I don’t think that supply would dry up, I think that it would be one of those issues where pricing would have to come up to what the sellers view is more realistic levels. And the sellers especially over the longer term or even the medium term tend to be very realistic sellers because they know what they’re getting from their collection agency channels and if prices are coming down but their liquidity in those collection agency channels is dropping as well, for the most part, they’re going to take their lumps and sell. We have been running into situations here and there where people have come back to us and said well, good news is you’re high bidder, the bad news is we just can’t swallow this purchase price. And we’ve seen a few of those. :

Kevin Stevenson

Management

Looking at the core deals for 2007 generally it looks like its very consistently the rates moved up about 2% on each deal from where they were booked, two percentage point yield.
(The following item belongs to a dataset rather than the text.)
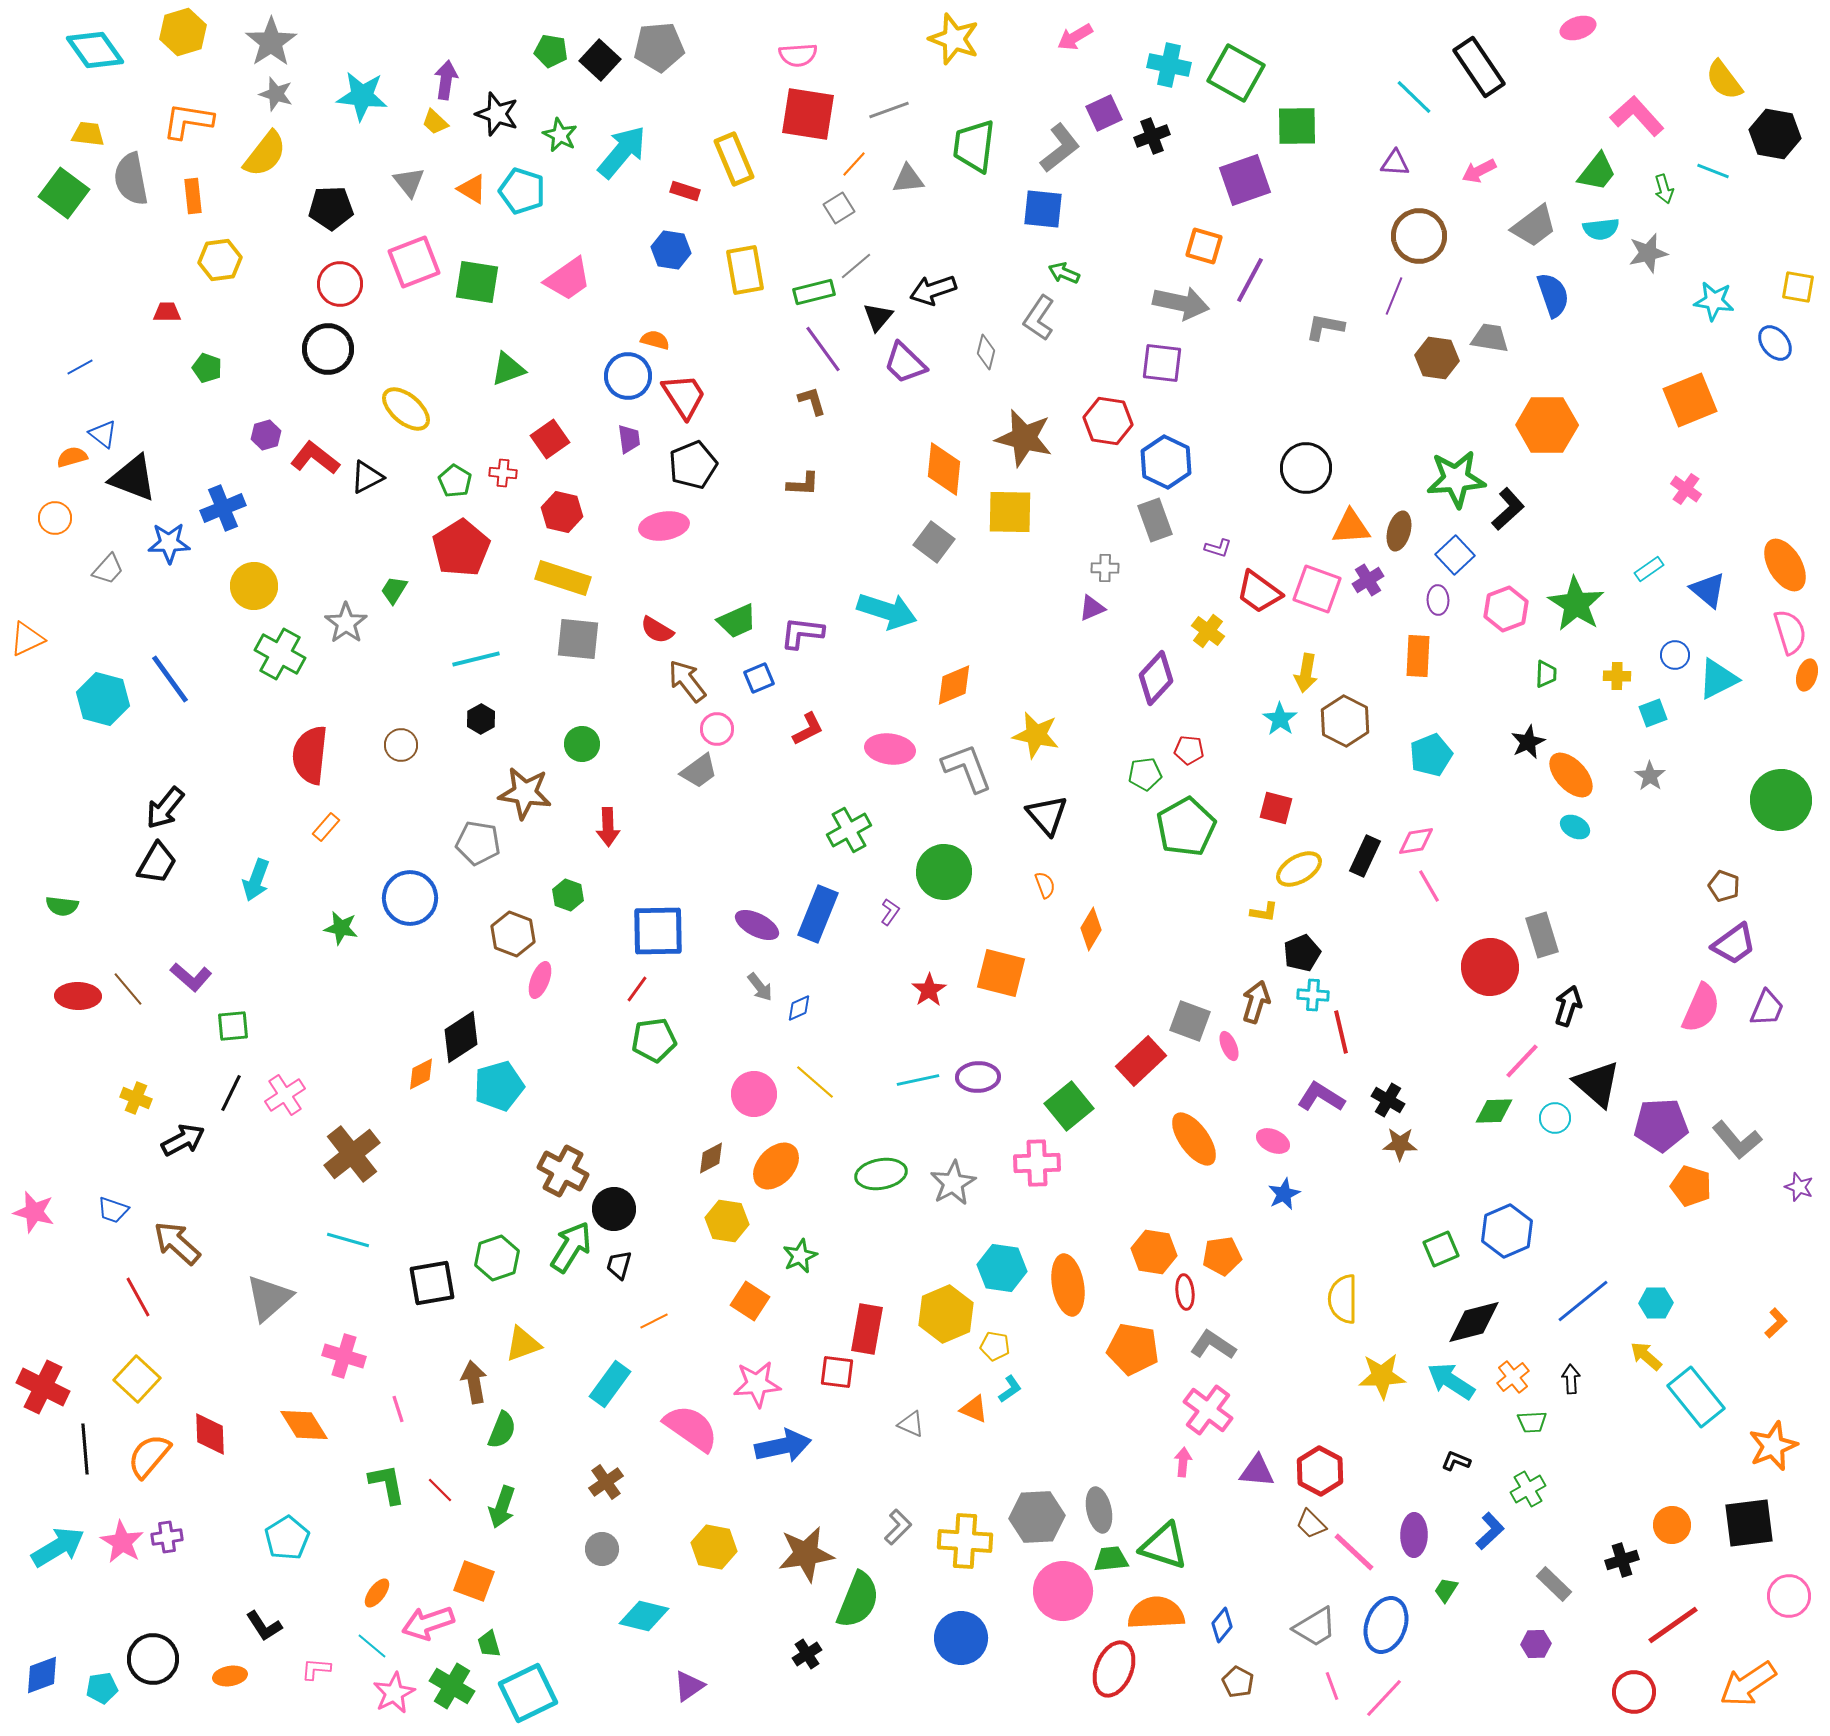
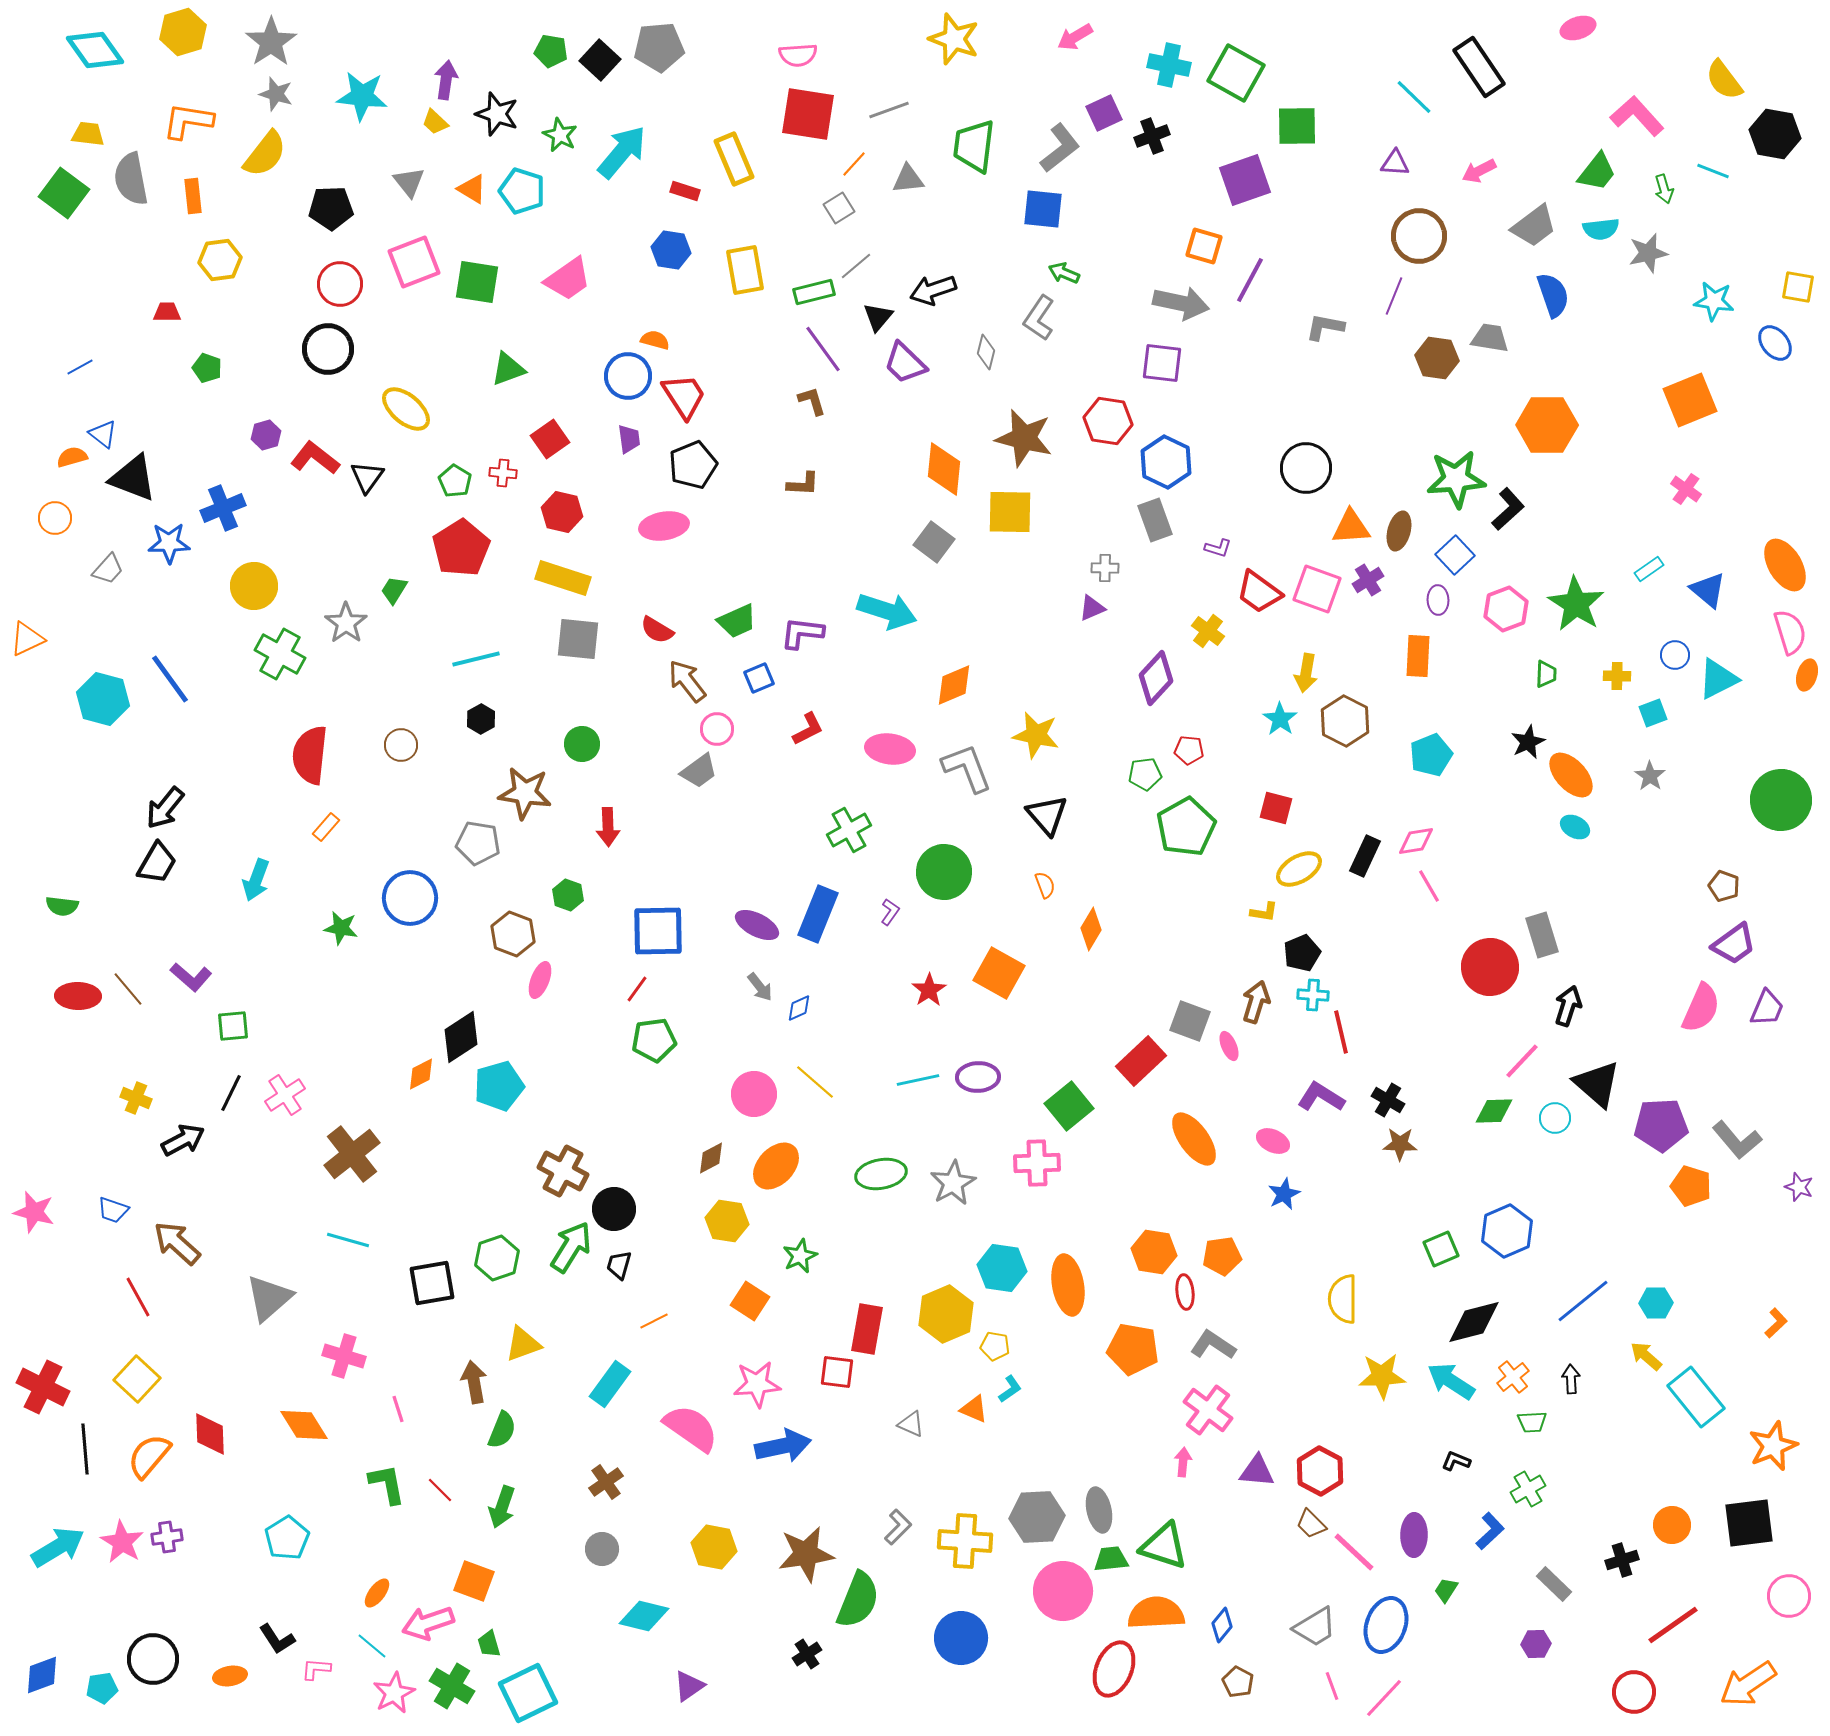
black triangle at (367, 477): rotated 27 degrees counterclockwise
orange square at (1001, 973): moved 2 px left; rotated 15 degrees clockwise
black L-shape at (264, 1626): moved 13 px right, 13 px down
So if you look at really each quarterly deal, each one of them moved up about 2% from where they were originally booked.

Operator

Operator

There are no additional questions at this time; I would like to turn it back over to management for any additional or closing comments.

Steven Fredrickson

Management

I do want to note we cleared the queue. First I’d like to thank all of you for participating in our conference call. Before we go I’d like to reiterate some key points about our fourth quarter and full year, as I mentioned at the outset of the call for PRA 2008 was a year of building diversification and continuous improvement in our collections operations. Q4 was a period of strong cash collections, advantageous portfolio buying and strong performance by our fee businesses. During a period of great turmoil concluding with the Wall Street meltdown and the economy slipping into a serious recession Portfolio Recovery Associates held its ground and more. We made a number of important investments in our future growth investing in people and entities such as MuniServices, and the assets of Broussard Partners and of course in portfolios with a record $280 million in acquisitions in 2008. These investments have impacted our short-term results but they certainly created substantial long-term opportunity for PRA. Its with this outlook that we move into 2009 and beyond. Thanks for your time and attention, we look forward to speaking with you again next quarter.